A multi-model stack isn’t cheap to maintain — multiple prompt sets, multiple behavioral expectations, multiple API accounts. Vox acknowledges this is for users with some agent experience. But today is the best time to start thinking about it.

Vox’s suggested starting point is practical: switch to GPT 5.4, add those three lines. Give it three days. Day one will have plenty of “why won’t it do anything” moments — most are prompt issues. After three days, start logging which tasks suit which model.

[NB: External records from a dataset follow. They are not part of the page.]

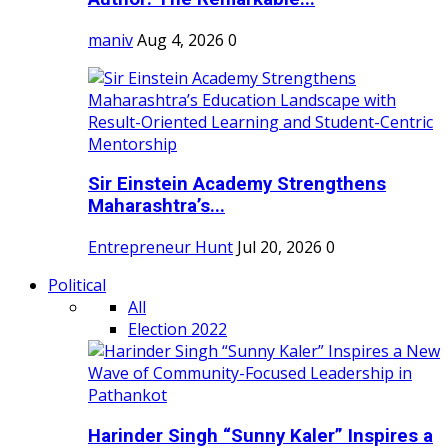
maniv
Aug 4, 2026
0
Sir Einstein Academy Strengthens
Maharashtra’s...
Entrepreneur Hunt
Jul 20, 2026
0
Political
All
Election 2022
Harinder Singh “Sunny Kaler” Inspires a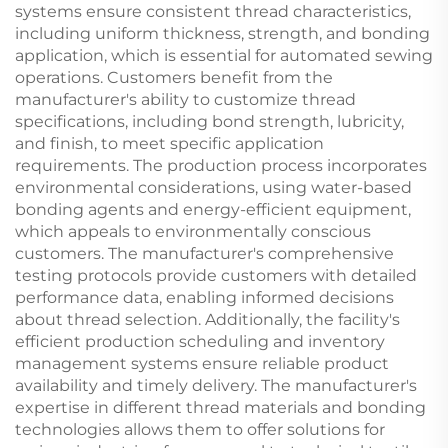
systems ensure consistent thread characteristics,
including uniform thickness, strength, and bonding
application, which is essential for automated sewing
operations. Customers benefit from the
manufacturer's ability to customize thread
specifications, including bond strength, lubricity,
and finish, to meet specific application
requirements. The production process incorporates
environmental considerations, using water-based
bonding agents and energy-efficient equipment,
which appeals to environmentally conscious
customers. The manufacturer's comprehensive
testing protocols provide customers with detailed
performance data, enabling informed decisions
about thread selection. Additionally, the facility's
efficient production scheduling and inventory
management systems ensure reliable product
availability and timely delivery. The manufacturer's
expertise in different thread materials and bonding
technologies allows them to offer solutions for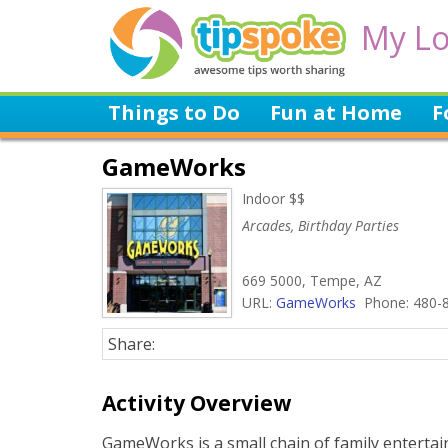
My Lo
Things to Do
Fun at Home
F
GameWorks
Indoor $$
Arcades, Birthday Parties
669 5000, Tempe, AZ
URL:
GameWorks
Phone: 480-
Share:
Activity Overview
GameWorks is a small chain of family enterta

That log becomes v1 of your multi-model stack design.

Clawd chimes in:

One final angle Vox didn’t mention that Clawd thinks is worth adding. On the surface, today’s news is “Anthropic changed billing rules.” But the deeper signal is this: AI models are transitioning from “utilities” to “premium wines.” Utilities are standardized, interchangeable, transparently priced. Premium wines are unique per bottle, brand-differentiated, priced at whatever the brand decides. Anthropic just moved Claude from “OpenClaw’s standard utility” to “premium product requiring separate payment” — effectively telling the market: our model is not a commodity, it carries brand premium. What does this mean for users? It means you can’t treat any single model as a utility anymore. Today it’s Claude, tomorrow it could be GPT. The real utility isn’t any specific model. It’s the “model-switching architecture” you build yourself.

The only two things you truly control: how your prompts are written, and whether your system can switch between models.

Both are things you can start working on today.